---------- DATA UNDER STUDY ----------

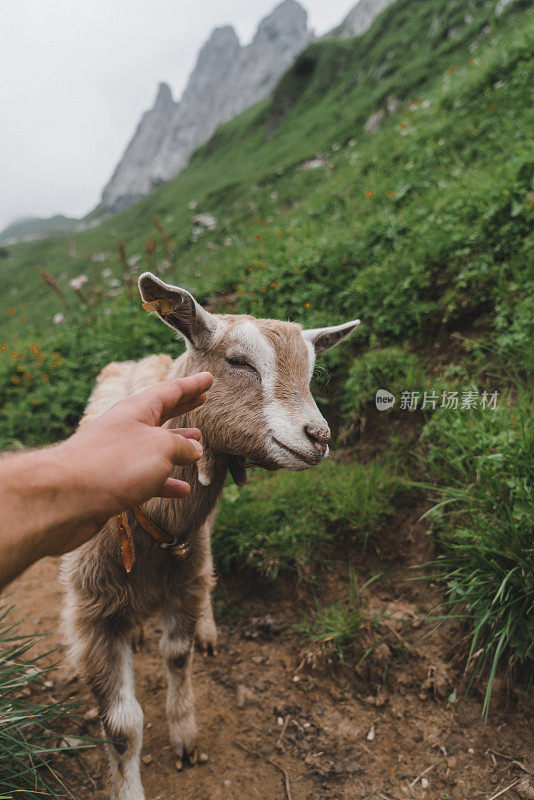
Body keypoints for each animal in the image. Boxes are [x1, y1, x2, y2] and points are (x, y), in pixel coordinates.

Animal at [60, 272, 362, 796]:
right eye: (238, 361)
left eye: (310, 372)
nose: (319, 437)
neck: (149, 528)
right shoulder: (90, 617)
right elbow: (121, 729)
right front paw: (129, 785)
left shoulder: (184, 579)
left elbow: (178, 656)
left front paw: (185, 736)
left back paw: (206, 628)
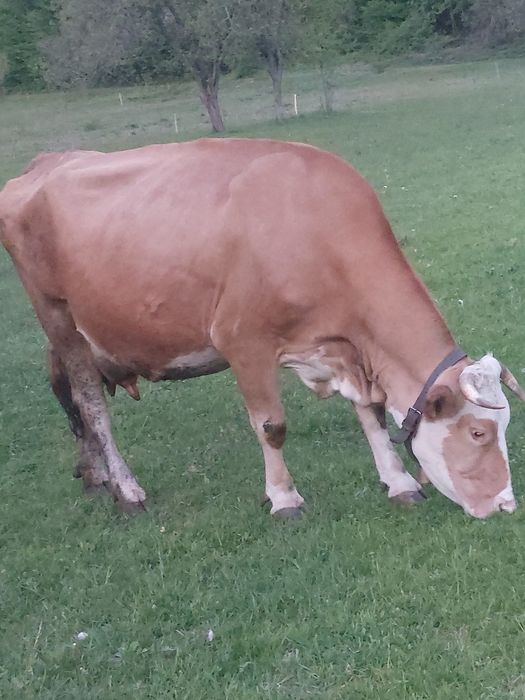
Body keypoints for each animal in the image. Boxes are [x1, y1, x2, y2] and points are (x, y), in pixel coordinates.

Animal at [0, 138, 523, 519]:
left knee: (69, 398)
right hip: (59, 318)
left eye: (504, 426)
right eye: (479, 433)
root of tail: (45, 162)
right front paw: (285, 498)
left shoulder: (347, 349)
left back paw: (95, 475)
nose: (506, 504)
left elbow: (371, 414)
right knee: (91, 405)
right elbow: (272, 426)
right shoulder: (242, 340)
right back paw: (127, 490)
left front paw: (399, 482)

----------
---------- DATA UNDER STUDY ----------

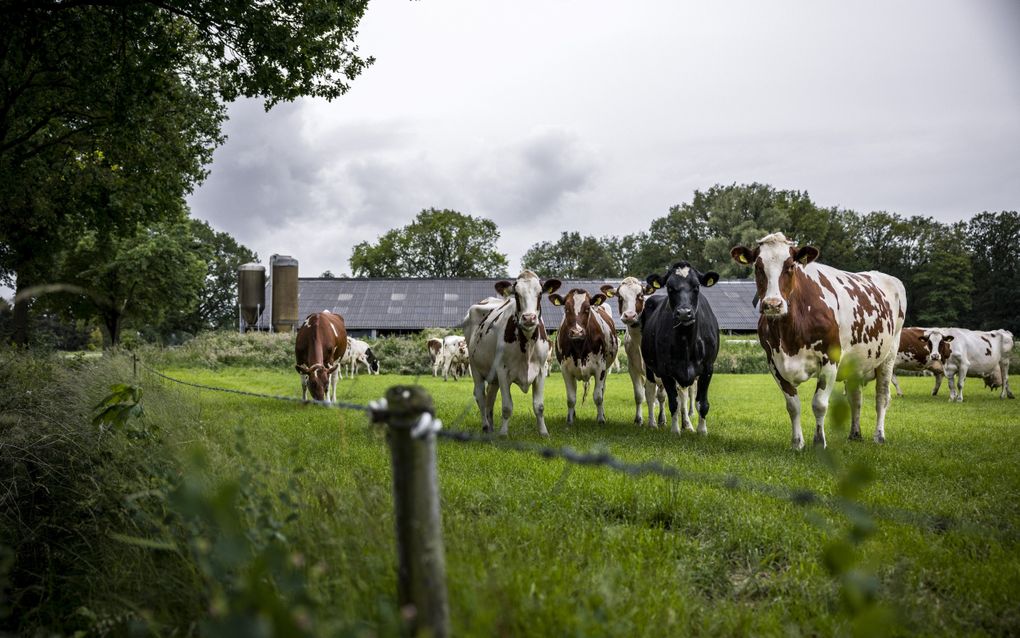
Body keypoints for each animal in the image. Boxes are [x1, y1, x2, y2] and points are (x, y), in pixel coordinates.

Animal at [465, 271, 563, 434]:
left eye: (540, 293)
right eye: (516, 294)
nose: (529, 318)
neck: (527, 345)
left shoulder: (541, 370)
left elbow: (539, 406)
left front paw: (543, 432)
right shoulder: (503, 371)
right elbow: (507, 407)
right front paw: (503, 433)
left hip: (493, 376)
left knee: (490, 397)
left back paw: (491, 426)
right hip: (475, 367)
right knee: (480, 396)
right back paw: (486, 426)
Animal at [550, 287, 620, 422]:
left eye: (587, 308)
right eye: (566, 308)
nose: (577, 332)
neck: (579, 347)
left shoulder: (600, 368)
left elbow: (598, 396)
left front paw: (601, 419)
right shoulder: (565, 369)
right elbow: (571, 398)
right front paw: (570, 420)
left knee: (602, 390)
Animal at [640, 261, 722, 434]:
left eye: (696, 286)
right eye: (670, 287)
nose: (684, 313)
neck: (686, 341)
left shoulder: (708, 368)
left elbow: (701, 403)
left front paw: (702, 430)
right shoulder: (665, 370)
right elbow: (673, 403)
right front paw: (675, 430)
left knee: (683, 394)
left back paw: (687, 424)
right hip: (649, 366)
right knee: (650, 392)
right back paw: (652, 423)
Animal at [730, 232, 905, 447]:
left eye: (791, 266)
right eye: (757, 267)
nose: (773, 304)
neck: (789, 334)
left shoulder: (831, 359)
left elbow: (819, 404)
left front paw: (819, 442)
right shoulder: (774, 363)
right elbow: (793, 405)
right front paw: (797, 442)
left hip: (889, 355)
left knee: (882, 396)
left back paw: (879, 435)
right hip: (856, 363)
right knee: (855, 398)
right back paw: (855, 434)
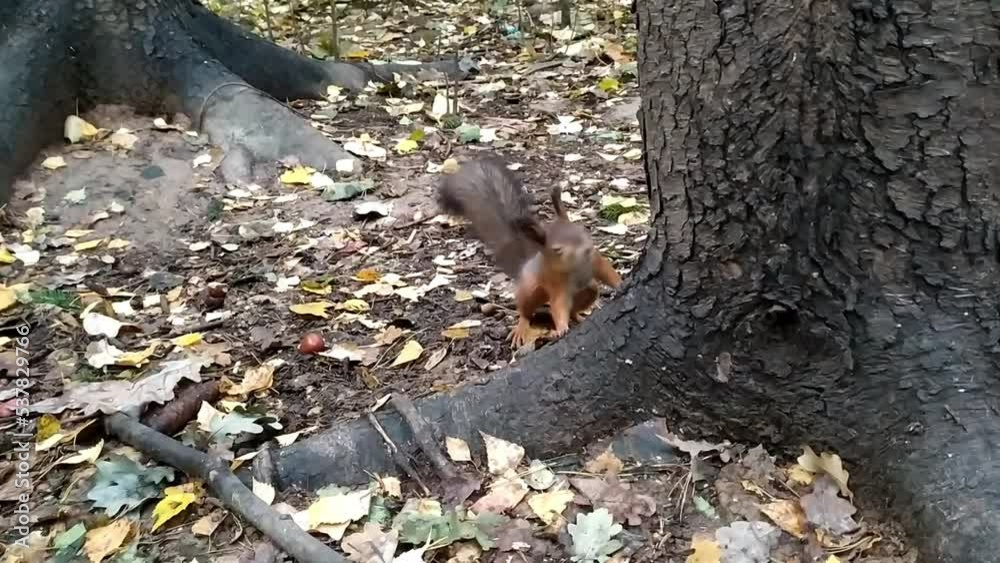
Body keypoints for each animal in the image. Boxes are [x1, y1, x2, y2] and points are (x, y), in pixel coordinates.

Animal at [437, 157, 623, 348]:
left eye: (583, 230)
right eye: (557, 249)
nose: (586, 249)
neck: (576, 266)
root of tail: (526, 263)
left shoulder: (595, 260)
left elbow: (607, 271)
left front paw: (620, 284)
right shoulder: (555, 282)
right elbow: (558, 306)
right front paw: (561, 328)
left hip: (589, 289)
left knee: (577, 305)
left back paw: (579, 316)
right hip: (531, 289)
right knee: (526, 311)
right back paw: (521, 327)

----------
---------- DATA UNDER STUDY ----------

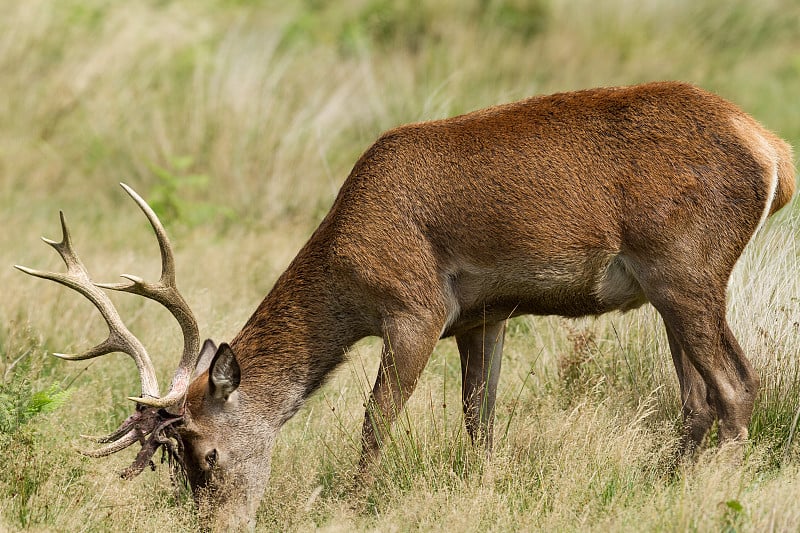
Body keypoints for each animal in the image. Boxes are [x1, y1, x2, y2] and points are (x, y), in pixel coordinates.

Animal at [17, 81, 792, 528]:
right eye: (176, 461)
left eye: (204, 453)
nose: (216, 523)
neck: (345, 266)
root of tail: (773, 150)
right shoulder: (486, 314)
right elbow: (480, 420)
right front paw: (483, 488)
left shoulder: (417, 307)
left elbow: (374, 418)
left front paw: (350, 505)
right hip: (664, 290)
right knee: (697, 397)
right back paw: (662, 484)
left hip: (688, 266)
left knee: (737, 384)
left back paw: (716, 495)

----------

TRY IT: Repeat, character for character, the lines of the material above from the line with "right elbow: (480, 420)" through the line with "left back paw: (716, 495)".

WRITTEN SOLUTION:
right elbow: (480, 420)
right front paw: (483, 488)
left shoulder: (417, 307)
left elbow: (374, 418)
left front paw: (350, 505)
right hip: (664, 290)
right knee: (697, 397)
right back paw: (662, 484)
left hip: (688, 266)
left knee: (737, 384)
left back paw: (716, 495)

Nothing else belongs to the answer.